The Clarinda Treatment Complex was built in 1884 as the Clarinda State Hospital in Clarinda, Iowa in southwest Iowa. It was the third asylum in the state of Iowa. The hospital's many name variations include: The Clarinda Lunatic Asylum, The Clarinda State Asylum, The Clarinda Asylum for the Insane, and The Clarinda Mental Health Institute. It was built under the Kirkbride Plan. The original plan for patients was to hold alcoholics, geriatrics, drug addicts, mentally ill, and the criminally insane. In 2009, it was made public that, to save money, the state may close one of the four hospitals in Iowa. On June 30, 2015, the hospital facility was shut down and all patient services terminated. The Clarinda Academy, owned by Sequel Youth Services, is the sole occupant of the former hospital grounds.

==Description==
The Kirkbride is made of red brick with white trim in some areas. The administration section has a large clocktower and is kept in good condition to provide people with an idea of what the mental institution looked like when it was completed in 1886. Although the hospital looks like it did in 1886, the hospital has had many things replaced such as windows.
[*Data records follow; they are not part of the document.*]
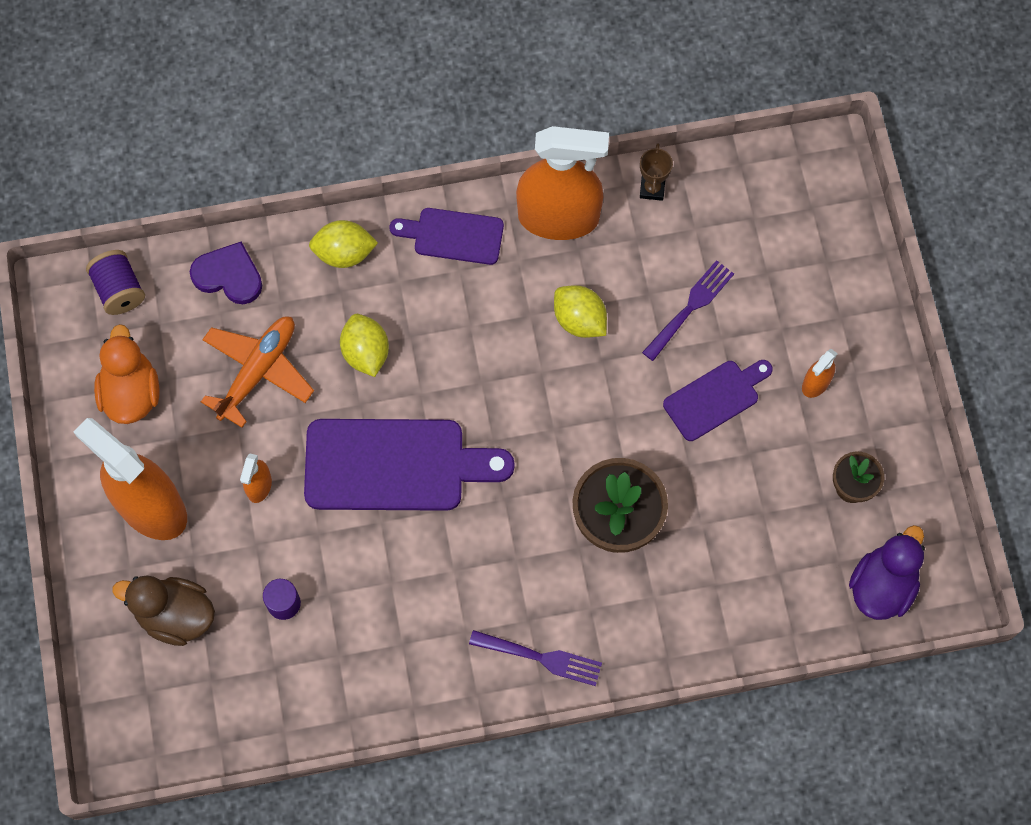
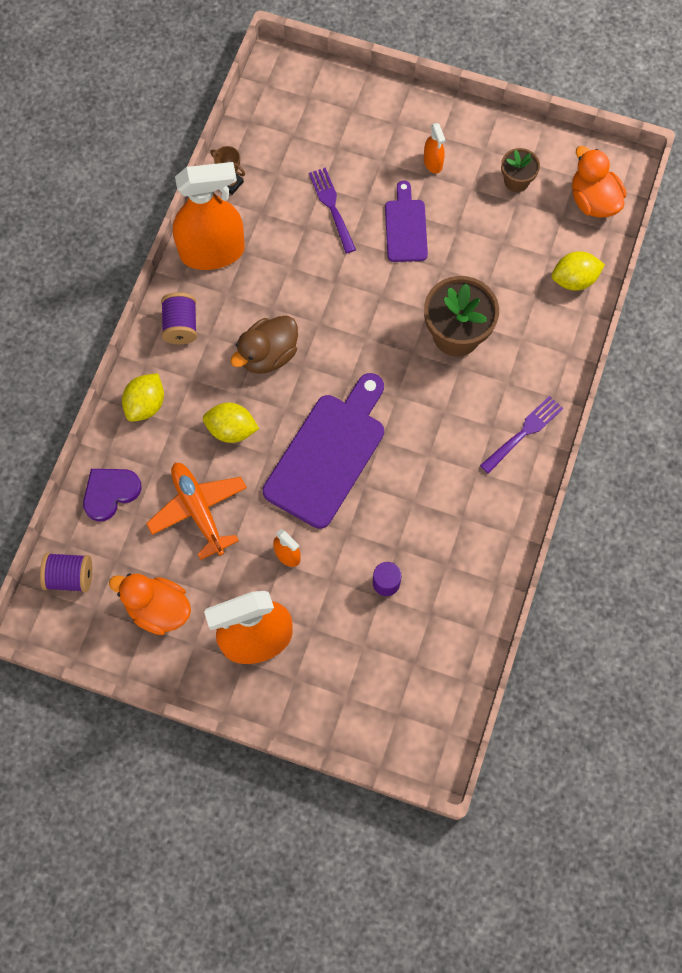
camera: 60 degrees left, 0 degrees up
(175, 615) = (351, 664): brown duck -> brown duck (268, 355)
(453, 236) = (181, 326): purple cutting board -> purple spool
(558, 217) = (212, 252): orange spray bottle -> orange spray bottle turned 45 degrees clockwise
(579, 320) = (296, 279): yellow lemon -> yellow lemon (574, 280)
(882, 586) = (593, 201): purple duck -> orange duck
Amenities have also been added such as electricity, running water, and other buildings including infirmaries and a minimum security prison that was established in 1980. Although things have been replaced and added, however, much of the original woodwork and tile floors in the hospital have been kept.

==History==
Prior to the construction of Clarinda, Iowa had two mental hospitals, in Independence and Mt. Pleasant, but these were overcrowded. Recognizing the need for a third, a state commission selected the city of Clarinda to serve as its home in 1884. William Foster and Henry F. Liebbe of Des Moines were retained as architects for the new facility. Construction began July 4, 1885, and the first patients of the then all-male institution took occupancy in 1888.

The patients at the hospital were thought to be no longer human, and therefore, many were abused, and some even died. The reasons for patient deaths were gruesome lobotomies, improper food and water, starvation and dehydration, abuse, surgeries, extreme climate, and various other forms of treatment.

The former hospital grounds are now home to the CCF.